Richter weisen Landkreis-Klage zum Schutz eines Kindes ab

Eine Statue der Justitia hält eine Waage in ihrer Hand
Justitia hält eine Waage in ihrer Hand. Foto: David-Wolfgang Ebener/dpa/Symbolbild © David-Wolfgang Ebener

Karlsruhe (dpa) - Ein Landkreis als Träger des Jugendamts kann in der Regel nicht zum Schutz eines Kindes vors Bundesverfassungsgericht ziehen. Das geht aus einer am Dienstag veröffentlichten Entscheidung des höchsten deutschen Gerichts hervor. Die Karlsruher Richter nahmen eine Verfassungsbeschwerde des Landkreises Breisgau-Hochschwarzwald nicht zur Entscheidung an. Dabei ging es um ein Mädchen, dessen Mutter mit einem neuen Partner zusammengezogen war. Dieser war zu einer Haftstrafe auf Bewährung verurteilt worden, weil er übers Internet Kontakt zu jungen Mädchen gesucht und sie überredet hatte, ihm Fotos von ihren Intimbereichen zu schicken. (Az. 1 BvR 1395/19)

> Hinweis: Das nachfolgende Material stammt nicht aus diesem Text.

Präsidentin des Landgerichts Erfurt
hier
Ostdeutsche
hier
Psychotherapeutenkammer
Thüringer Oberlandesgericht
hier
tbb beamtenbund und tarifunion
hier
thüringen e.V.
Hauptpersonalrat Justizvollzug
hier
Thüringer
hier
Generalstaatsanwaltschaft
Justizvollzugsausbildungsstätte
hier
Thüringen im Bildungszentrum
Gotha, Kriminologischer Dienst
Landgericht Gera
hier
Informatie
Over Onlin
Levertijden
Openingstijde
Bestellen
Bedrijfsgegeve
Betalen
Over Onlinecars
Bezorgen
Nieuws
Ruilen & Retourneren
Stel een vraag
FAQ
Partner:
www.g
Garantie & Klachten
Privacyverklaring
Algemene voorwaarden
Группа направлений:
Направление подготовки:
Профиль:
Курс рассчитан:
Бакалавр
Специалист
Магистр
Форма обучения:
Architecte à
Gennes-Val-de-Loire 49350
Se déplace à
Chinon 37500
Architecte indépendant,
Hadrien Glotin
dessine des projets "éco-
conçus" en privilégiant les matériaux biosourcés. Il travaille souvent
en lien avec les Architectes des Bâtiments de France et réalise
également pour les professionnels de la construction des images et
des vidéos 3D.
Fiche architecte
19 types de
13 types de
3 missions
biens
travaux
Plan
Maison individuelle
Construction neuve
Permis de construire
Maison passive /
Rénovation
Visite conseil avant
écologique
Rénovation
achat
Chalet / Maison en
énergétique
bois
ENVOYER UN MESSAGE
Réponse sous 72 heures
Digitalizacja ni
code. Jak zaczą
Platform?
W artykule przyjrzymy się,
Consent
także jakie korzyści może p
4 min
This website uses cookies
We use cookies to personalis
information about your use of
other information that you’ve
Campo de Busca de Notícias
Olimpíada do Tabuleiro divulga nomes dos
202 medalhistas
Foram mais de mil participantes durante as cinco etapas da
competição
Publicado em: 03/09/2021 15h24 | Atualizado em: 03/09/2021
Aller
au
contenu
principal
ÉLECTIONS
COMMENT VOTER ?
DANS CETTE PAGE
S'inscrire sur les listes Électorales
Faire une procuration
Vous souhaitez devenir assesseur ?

Auf Initiative des Jugendamts hatte das Oberlandesgericht (OLG) Karlsruhe der Frau zunächst das Aufenthaltsbestimmungsrecht für ihre 2007 geborene Tochter entzogen, das Mädchen kam in ein Heim. Das hatte der Bundesgerichtshof Anfang 2019 als unverhältnismäßig beanstandet. Das Mädchen leide sehr unter der Herausnahme aus der Familie, und die Lebenssituation des Mannes habe sich positiv entwickelt. Daraufhin hatte das OLG der Frau unter anderem aufgegeben, einen Familienhelfer zu beantragen.

Der Landkreis hatte das nicht hinnehmen wollen und Verfassungsbeschwerde eingereicht - vergeblich. Wie das Gericht mitteilte, kann es zwar Situationen geben, in denen ein Kind einen fremden Vertreter braucht, weil zum Beispiel die Mutter widerstreitende Interessen hat. Im konkreten Fall hätte das Jugendamt aber darauf hinwirken müssen, dass ein sogenannter Ergänzungspfleger bestellt wird. Aus der staatlichen Verpflichtung, das Kind zu schützen, ergäben sich keine einklagbaren Rechte der Behörden.